Powoli krystalizują się plany gminy wobec szkoły w Gogołowej. Gmina zamierza przyłączyć placówkę do Zespołu Szkolno-Przedszkolnego w Połomi. Najpierw musi ją formalnie zlikwidować.
W skład Zespołu Szkół, który mieści się w otwartym w 1996 r. budynku, wchodzi szkoła podstawowa z oddziałami gimnazjalnymi oraz liceum ogólnokształcące. Przypomnijmy, w placówce tej uczy się coraz mniej uczniów. Budynek trzeba utrzymywać, nauczycieli trzeba zatrudniać, a jeśli w szkole uczy się mało uczniów, to oznacza to również niską subwencję z budżetu państwa (subwencja „idzie” za uczniem), która i tak nigdy nie pokrywa wszystkich wydatków, jakie gminy ponoszą w związku z utrzymanie szkół.
W tym roku szkolnym w Gogołowej nie udało się utworzyć pierwszej klasy w liceum. Zgłosiło się za mało uczniów. Szkoła średnia w małej miejscowości, która wedle zamierzeń ówczesnych włodarzy gminy, miała być elitarna, nigdy elitarną się nie stała. Za to szerokim echem odbiły się informacje o słabych wynikach egzaminów maturalnych tutejszych maturzystów – ostatnimi czasy najsłabszych w powiecie.
W dodatku w wyniku kolejnej reformy oświaty wygaszono również gimnazjum.
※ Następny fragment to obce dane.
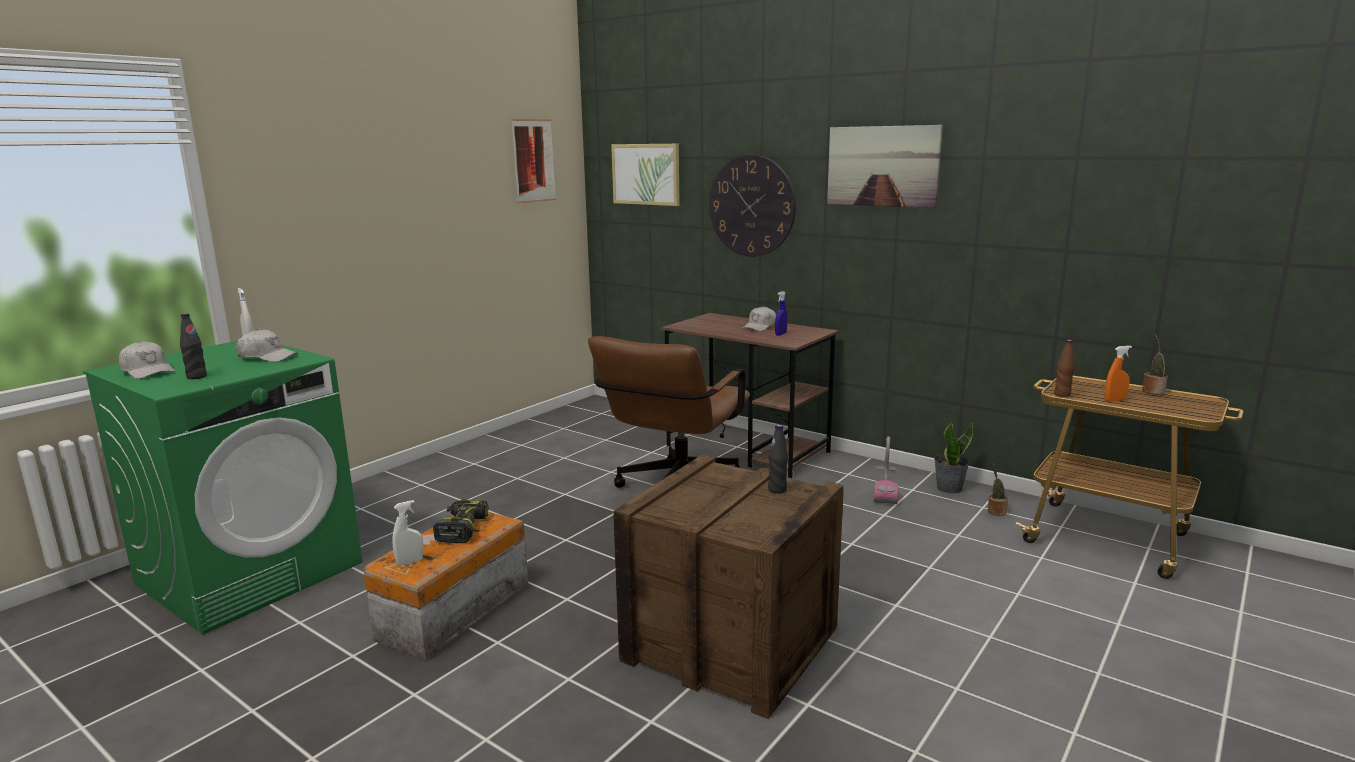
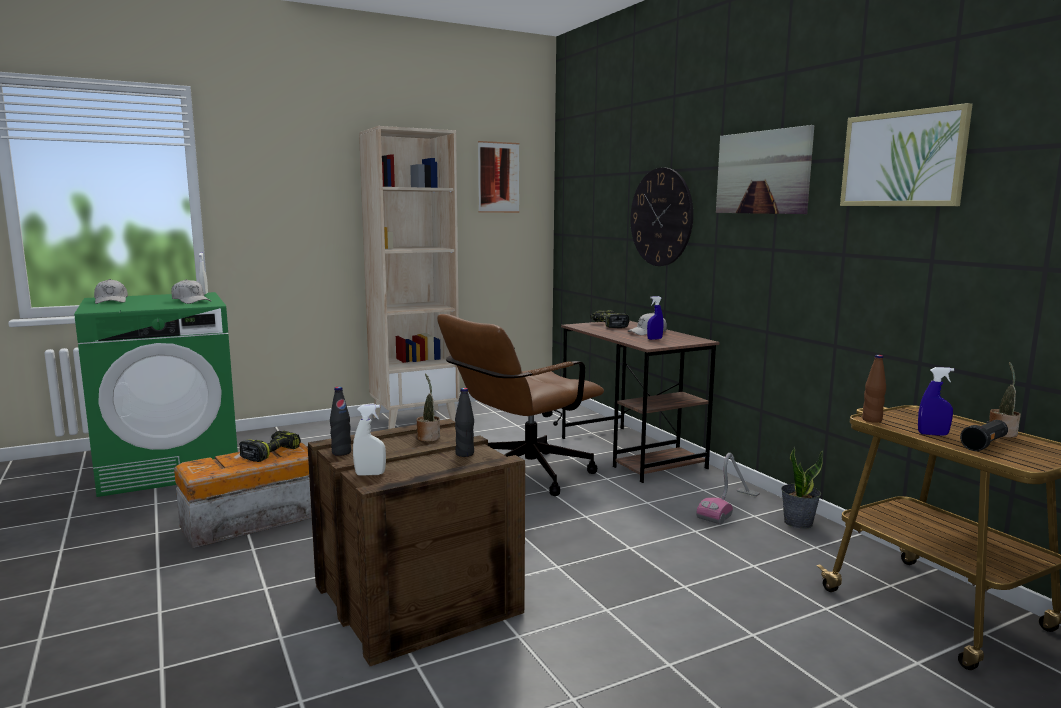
camera: 25 degrees right, 5 degrees down
black bottle [180,313,207,379] -> black bottle moved to [330,387,351,456]
white spray bottle [392,500,424,566] -> white spray bottle moved to [353,404,386,476]
picture [611,144,680,206] -> picture moved to [840,103,973,206]
potted plant [988,463,1008,516] -> potted plant moved to [416,373,440,442]
orange spray bottle [1105,346,1132,402] -> blue spray bottle [918,367,954,436]
none -> beige bookcase [359,126,460,429]
none -> power drill [590,310,629,328]
none -> black flashlight [960,420,1008,451]

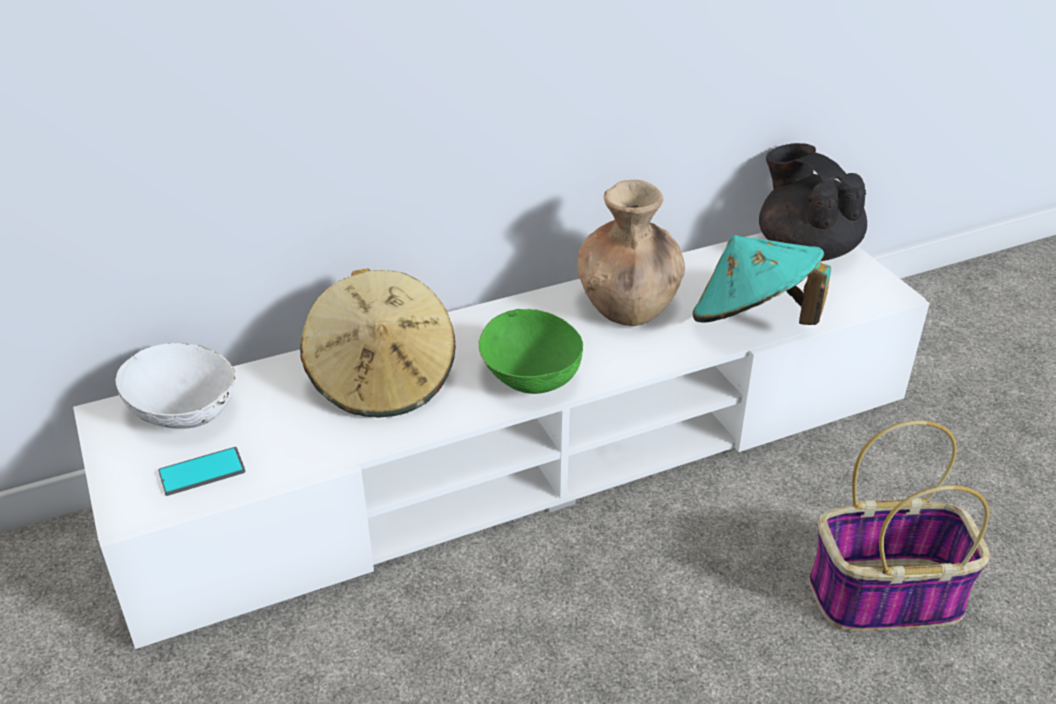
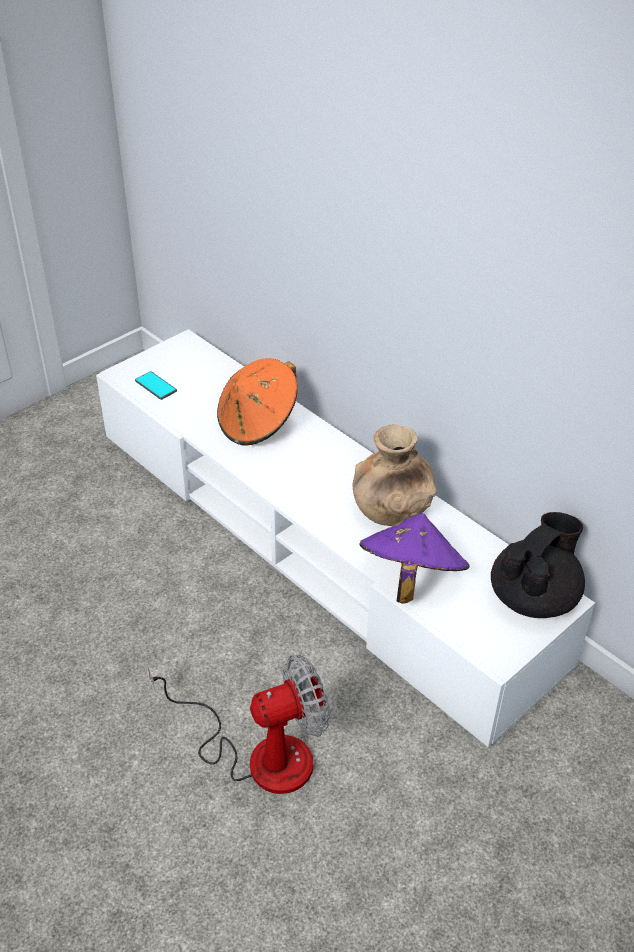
camera: 70 degrees right, 5 degrees up
white bowl [116,343,235,429] -> none
beige hat [300,269,455,418] -> orange hat [217,358,298,446]
green bowl [478,309,583,394] -> none
turquoise hat [693,235,831,325] -> purple hat [359,513,469,604]
basket [809,420,990,631] -> fan [148,655,330,794]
Co prawda gmina reaktywowała szkołę podstawową, ale póki co tylko dla uczniów klas starszych, tj. siódmych i ósmych. W efekcie obecnie w Zespole działa 8 oddziałów – 4 oddziały szkoły podstawowej (po dwie klasy siódme i ósme), 2 oddziały gimnazjalne (dwie klasy trzecie) oraz 2 oddziały licealne (klasa druga i trzecia).
Przyszłość Zespołu rysuje się więc w bladych barwach. Na pewno ubędą dwa oddziały gimnazjalne, nie wiadomo czy uda się otworzyć nowy oddział licealny. W pesymistycznym scenariuszu od września w niemałej szkole może zostać raptem 5 oddziałów.
„Pełnej” podstawówki nie da się utworzyć
W Mszanie liczyli po cichu, że uda się tam odtworzyć pełną 8–oddziałową szkołę podstawową. Zgodnie z obowiązującą uchwałą w tym roku miałby się odbyć nabór do pierwszej klasy podstawówki. Wydaje się jednak, że będzie to trudne. Według mszańskich urzędników, do klasy chodziłoby po prostu zbyt mało uczniów. – W roczniku, który miałby w Gogołowej iść od września 2019 roku do pierwszej klasy podstawówki jest 13 dzieci. To w zupełności wystarczająca ilość, żeby otworzyć oddział. Ale kontaktowaliśmy się z rodzicami tych dzieci i okazało się, że część z nich zamierza wysłać swoje pociechy do szkoły podstawowej w Połomi, bo tam już chodzi starsze rodzeństwo, a część jak co roku wyśle swoje pociechy do szkół w Szerokiej i Zofiówce. Do Gogołowej zadeklarowało się jedynie 6 uczniów. To zbyt mało by otwierać oddział – tłumaczy Joanna Szymańska, sekretarz Urzędu Gminy w Mszanie. Tym bardziej, że nie zmniejszy to liczby oddziałów klas pierwszych w Połomi. Z informacji Urzędu Gminy w Mszanie wynika, że co roku na terenie obwodu w Połomi i Gogołowej jest średnio 54-55 uczniów w danym roczniku. Jak już wspomniano część dzieci z Gogołowej idzie do szkół na terenie Jastrzębia. Podobnie dzieje się w Połomi, gdzie część uczniów, zamieszkujących głównie ulicę Granice (wchodzącą w skład parafii w Świerklanach) odpływa do szkoły w sąsiednich Świerklanach. – W efekcie z tych 54 uczniów, w obwodzie zostaje nam około 44 – wyjaśnia Szymańska. – W tej sytuacji byłoby nieracjonalne tworzyć dwa oddziały w Połomi i jeden w Gogołowej. Musimy liczyć się z ekonomią – dodaje.